When the debug information is stored in an object file, sometimes the debug information is intermixed with the linker symbols in one big symbol table, while sometimes the two are separate. Unix systems added debug information to the compilers a little at a time over the years, so it all ended up in one huge symbol table. Other formats including Microsoft's ECOFF tend to separate linker symbols from debug symbols and both from line numbers.
Sometimes the resulting debug information goes into the output file, sometimes into a separate debug file, sometimes both. The advantage of putting all of the debug information into the output file is simplicity in the build process, since all of the information used to debug the program is present in one place. The most obvious disadvantage is that it makes the executable file enormous. Also if the debug information is separated out, it's easy to build a final version of a program, then ship the executable but not the debug files. This keeps the size of the shipped program down and discourages casual reverse engineering, but the developers still have the debug files if needed to debug errors found in the shipping project. UNIX systems have a "strip" command that removes the debugging symbols from an object file but doesn't change the code at all. The developers keep the unstripped file and ship the stripped version. Even though the two files are different, the running code is the same and the debugger can use the symbols from the unstripped file to debug a core dump made from the stripped version.

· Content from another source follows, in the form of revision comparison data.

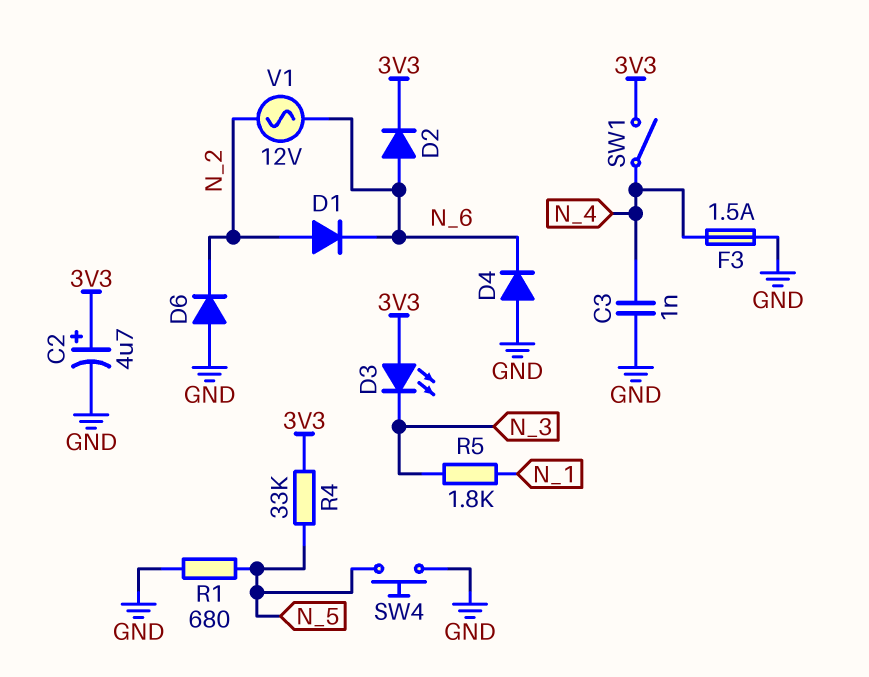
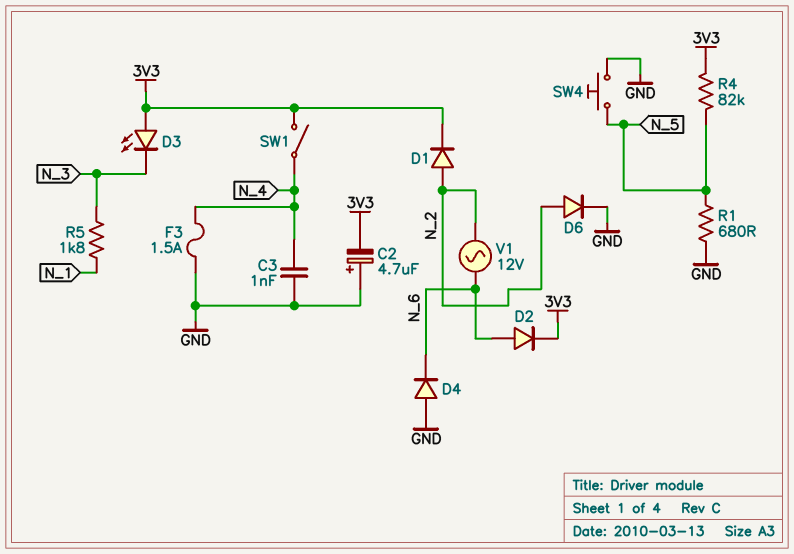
C2: 4.7uF (plus 3V3, minus GND) -> 4.7uF (plus GND, minus 3V3)
D1: diode (A N_2, K N_6) -> diode (A N_2, K 3V3)
D6: diode (A GND, K N_2) -> diode (A N_2, K GND)
R4: 33k (3V3, N_5) -> 82k (3V3, N_5)

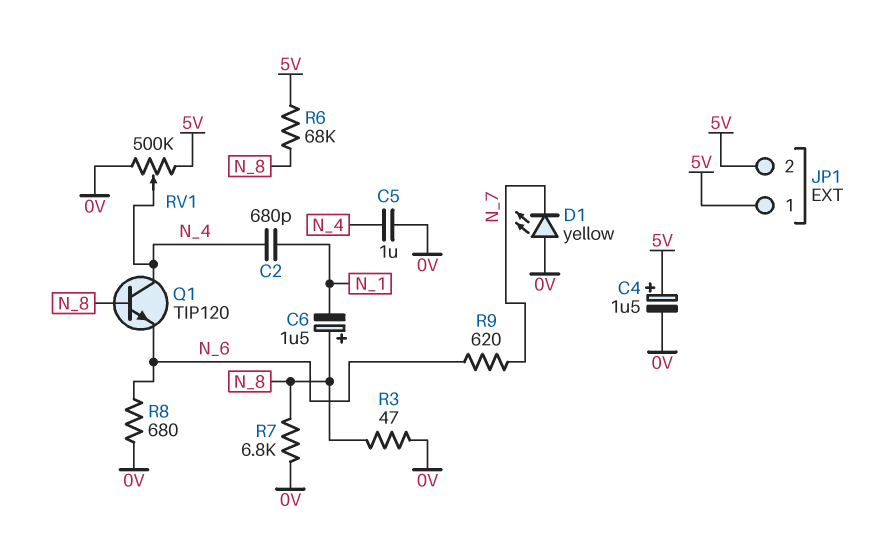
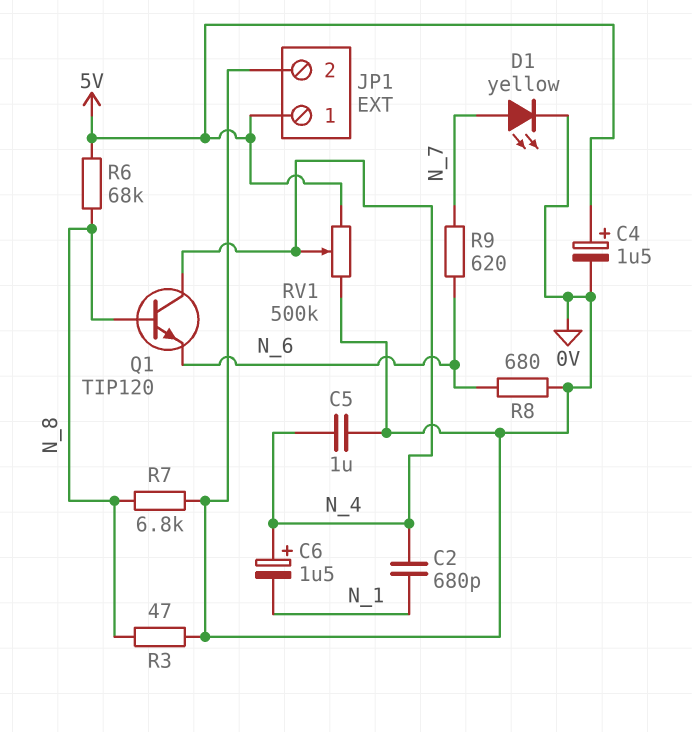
C6: 1.5uF (plus N_8, minus N_1) -> 1.5uF (plus N_4, minus N_1)
D1: LED yellow (A 0V, K N_7) -> LED yellow (A N_7, K 0V)
JP1 pin 2: 5V -> 0V

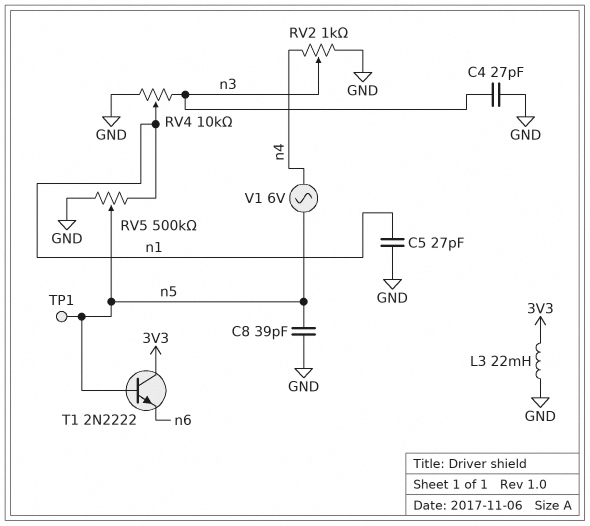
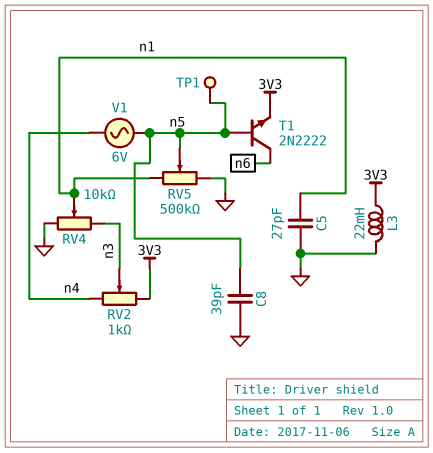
C4: 27pF (GND, n3) -> none
RV2: 1k (GND, n4, wiper n3) -> 1k (3V3, n4, wiper n3)
T1: NPN 2N2222 (B n5, C 3V3, E n6) -> NPN 2N2222 (B n5, C n6, E 3V3)

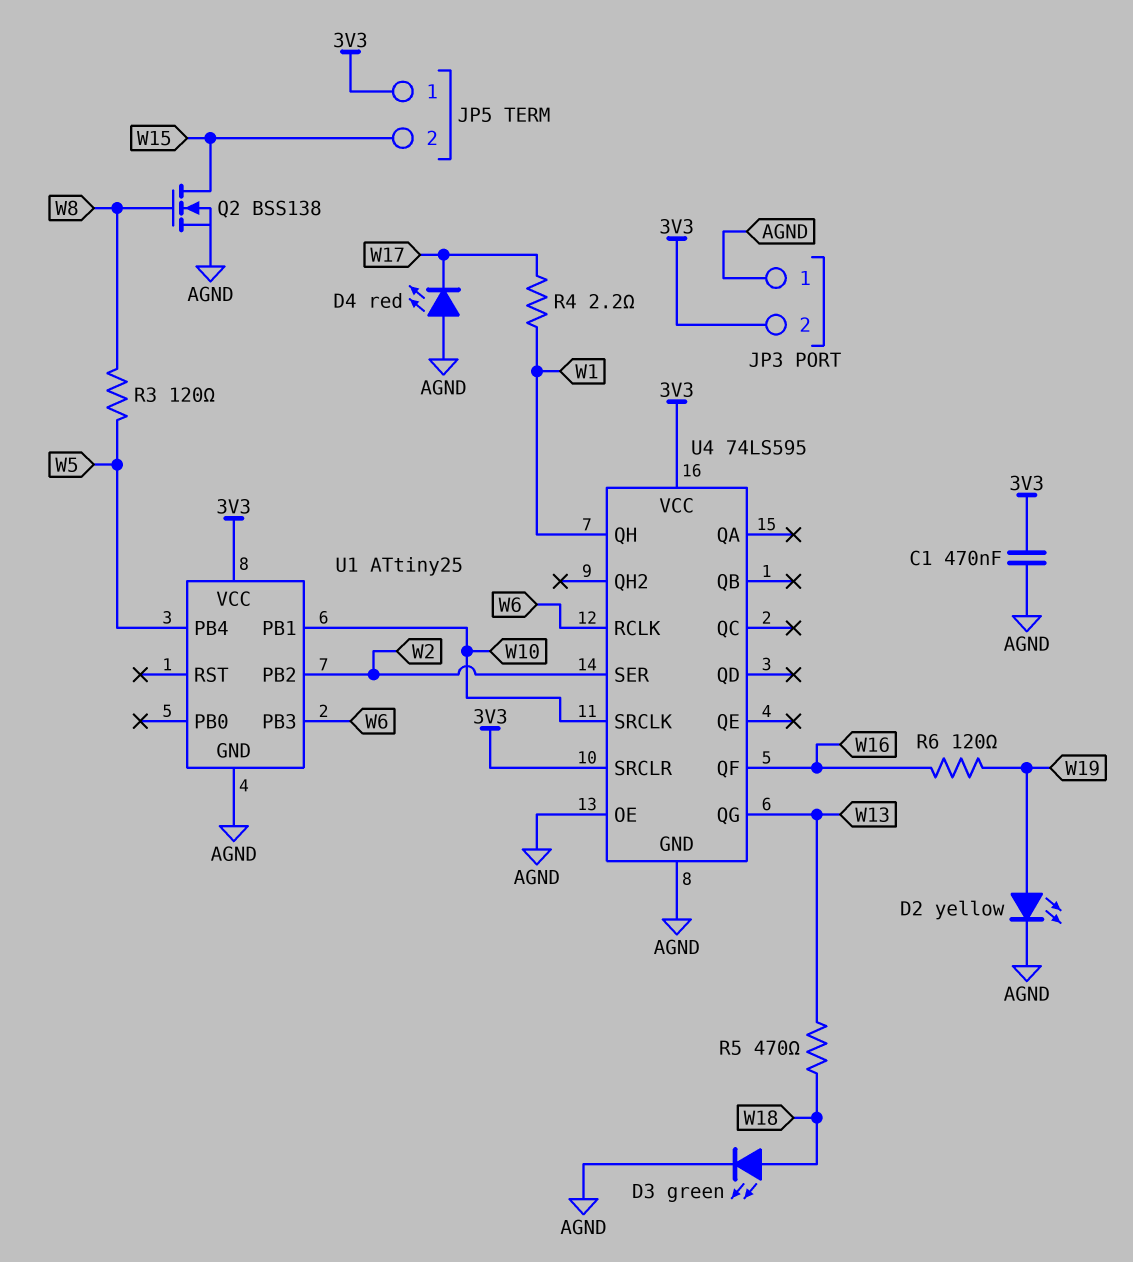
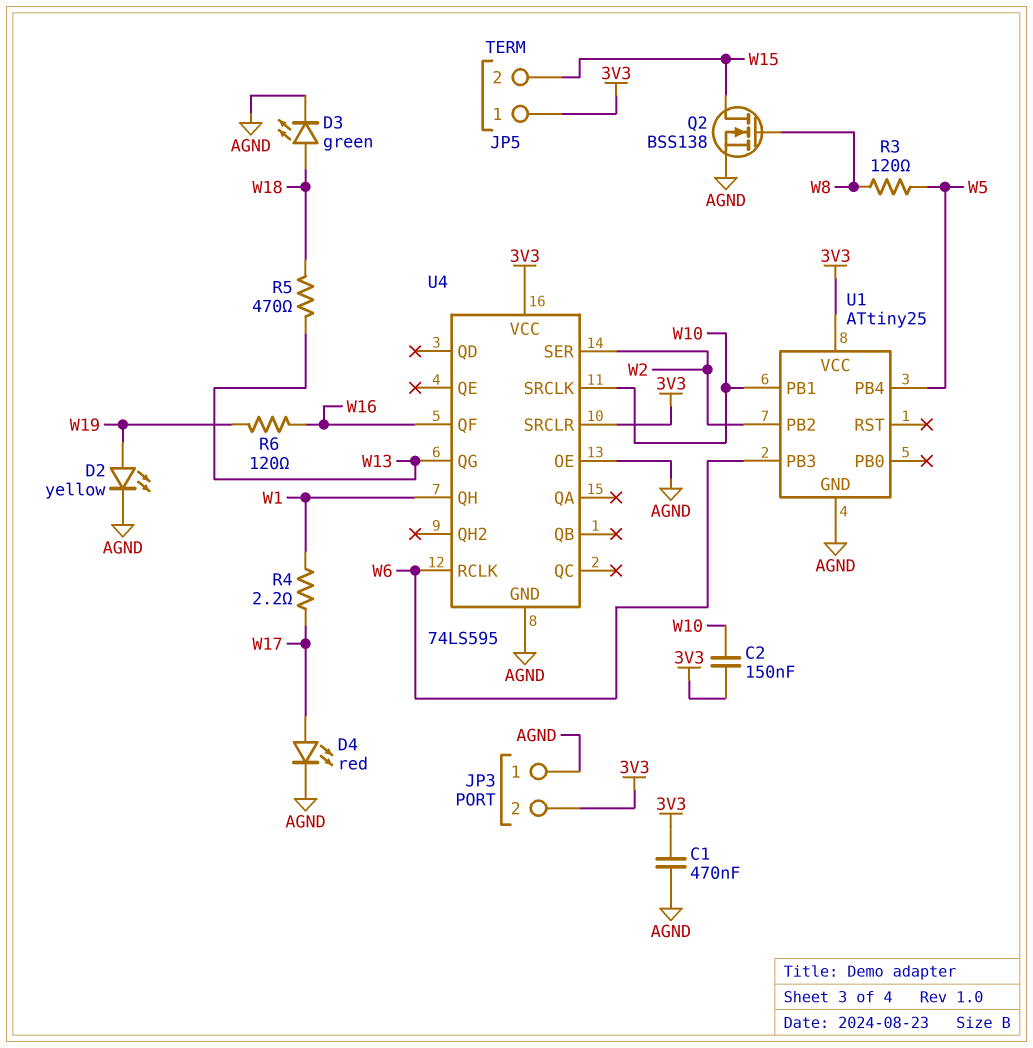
C2: none -> 150nF (3V3, W10)
D4: LED red (A AGND, K W17) -> LED red (A W17, K AGND)

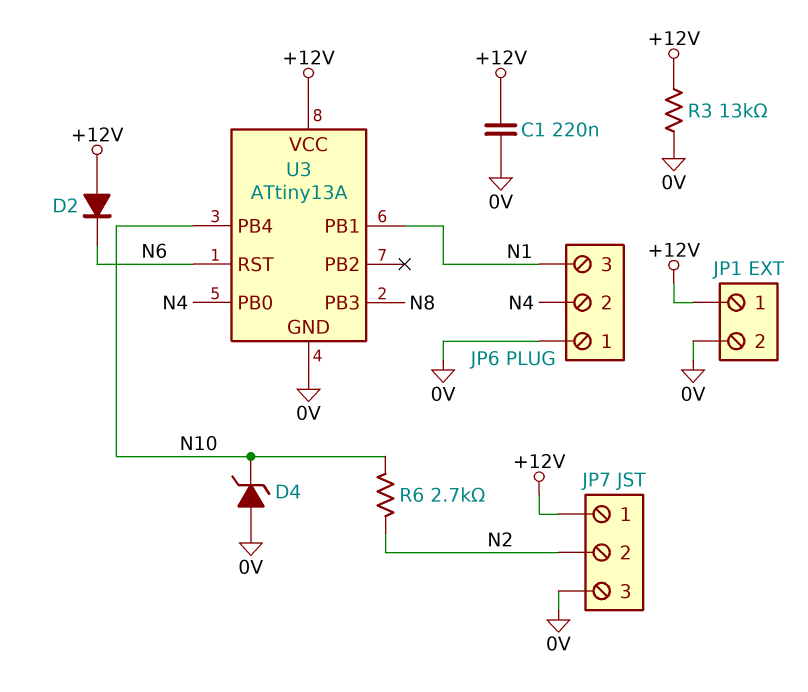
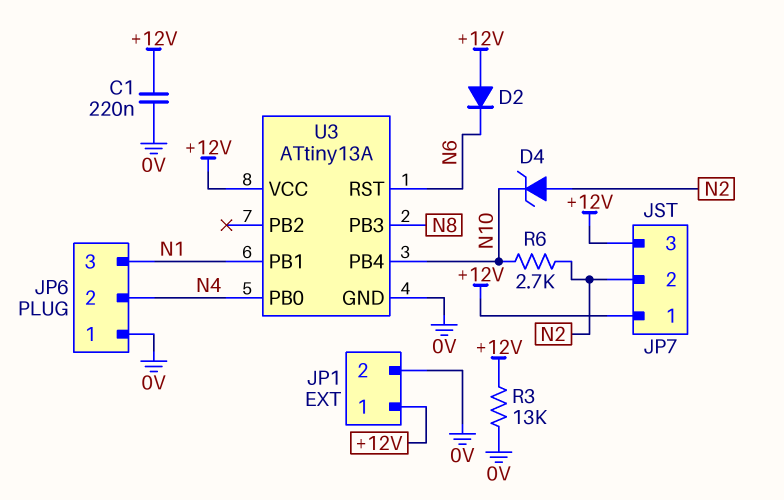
D4: zener (A 0V, K N10) -> zener (A N2, K N10)
JP7 pin 3: 0V -> +12V

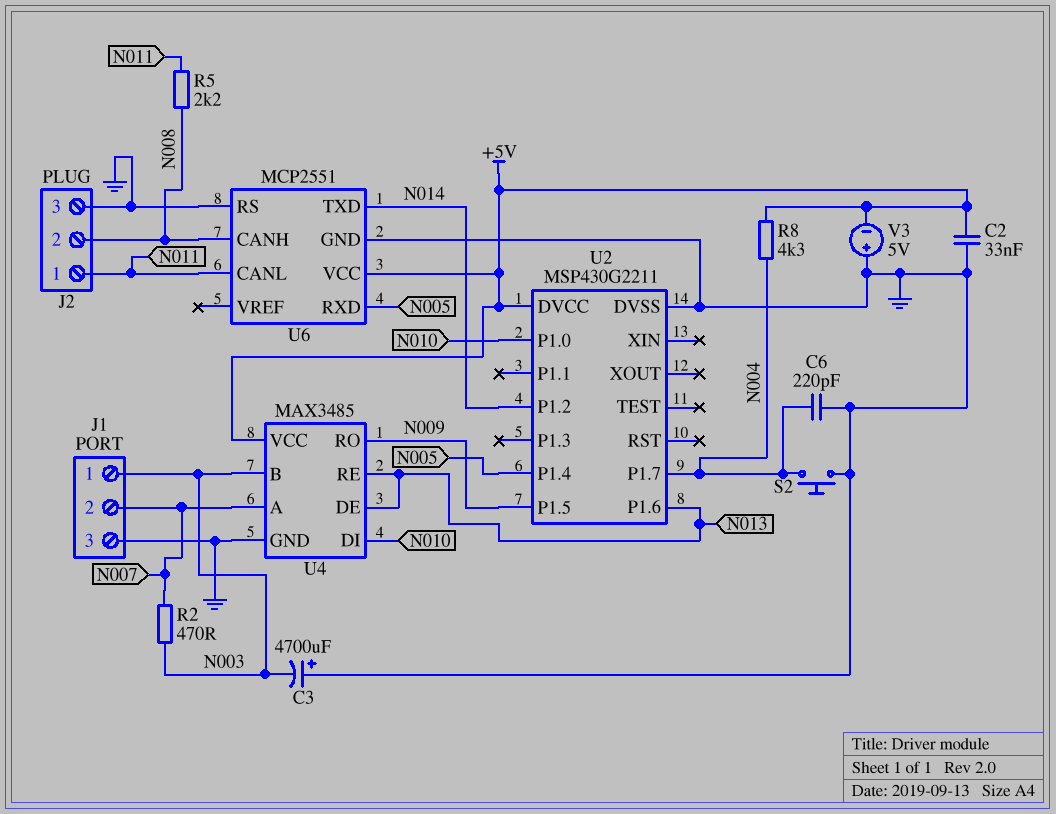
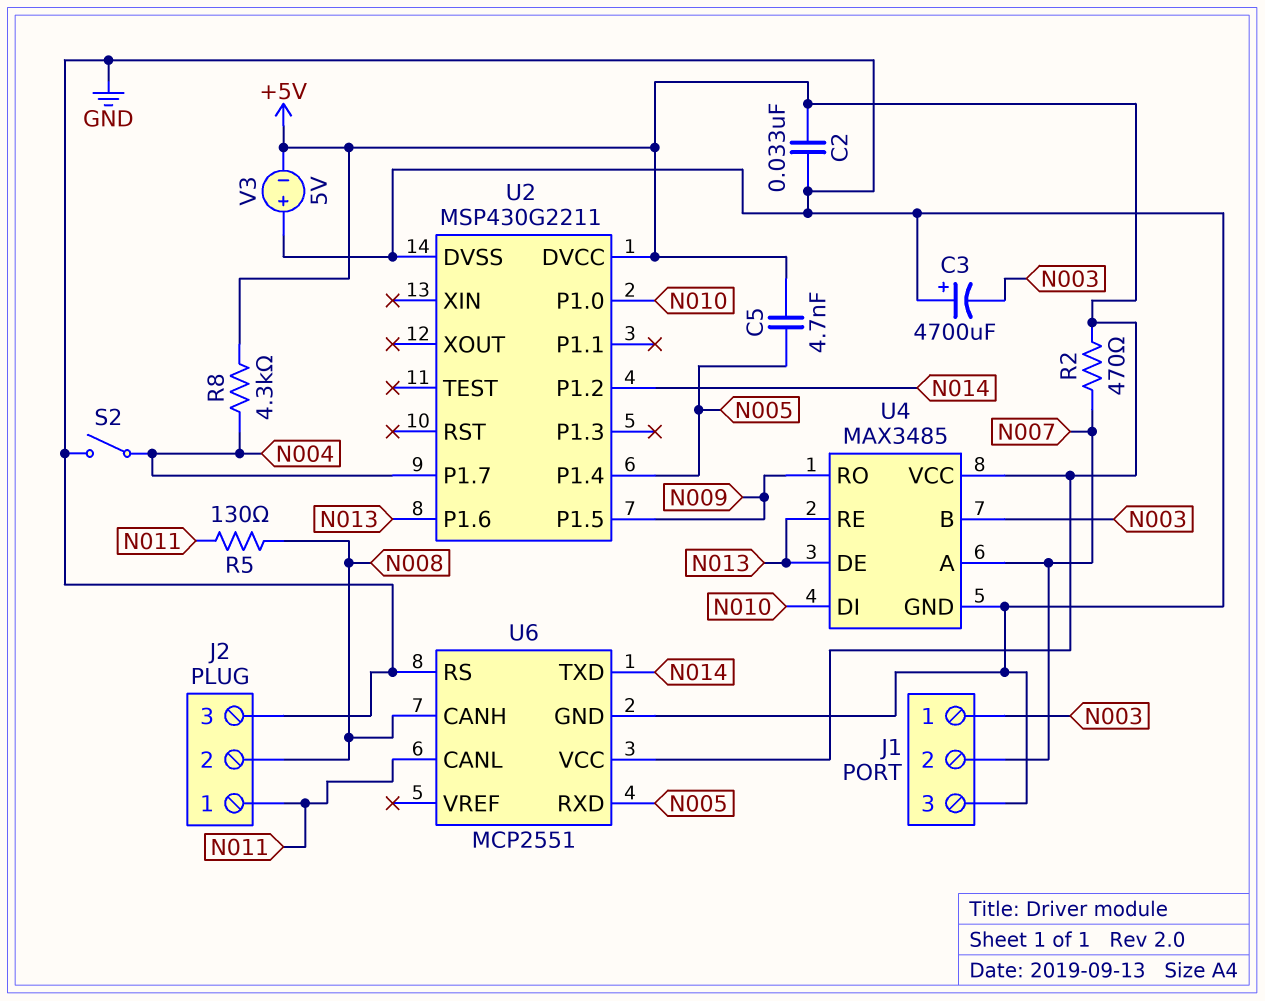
C5: none -> 4.7nF (+5V, N005)
C6: 220pF (GND, N004) -> none
R2: 470 (N003, N007) -> 470 (+5V, N007)
R5: 2.2k (N008, N011) -> 130 (N008, N011)
S2: button (GND, N004) -> switch (GND, N004)

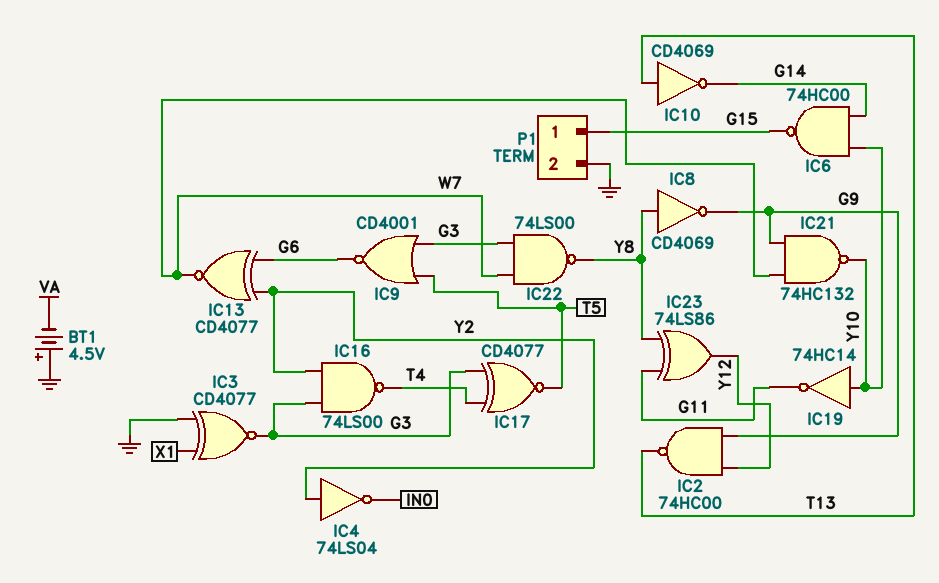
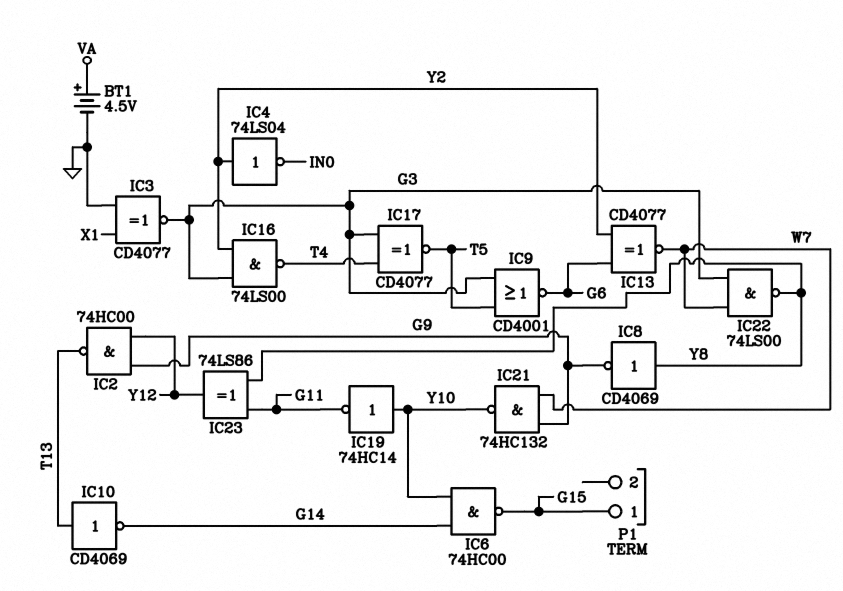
BT1: 4.5V (plus GND, minus VA) -> 4.5V (plus VA, minus GND)
P1 pin 2: GND -> none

1. Write a C++ program with a lot of functions whose mangled names differ only in the last few characters. See how long they take to compile. Change them so the mangled names differ in the first few characters. Time a compile and link again. Do you need a new linker?
2. Investigate the debug symbol format that your favorite linker uses. (Some on-line resources are listed in the bibiography.) Write a program to dump the debugging symbols from an object file and see how much of the source program you can reconstruct from it.
Project 5-2: Add symbol value resolution to the linker. Since most symbols are defined relative to segments in linker input files, the value of each symbol has to be adjusted to account for the address to which each segment is relocated. For example, if a symbol is defined as location 42 within a file's text segment, and the segment is relocated to 3710, the symbol becomes 3752.
Project 5-3: Finish the work from project 4-2; handle Unix-style common blocks. Assign location values to each common block.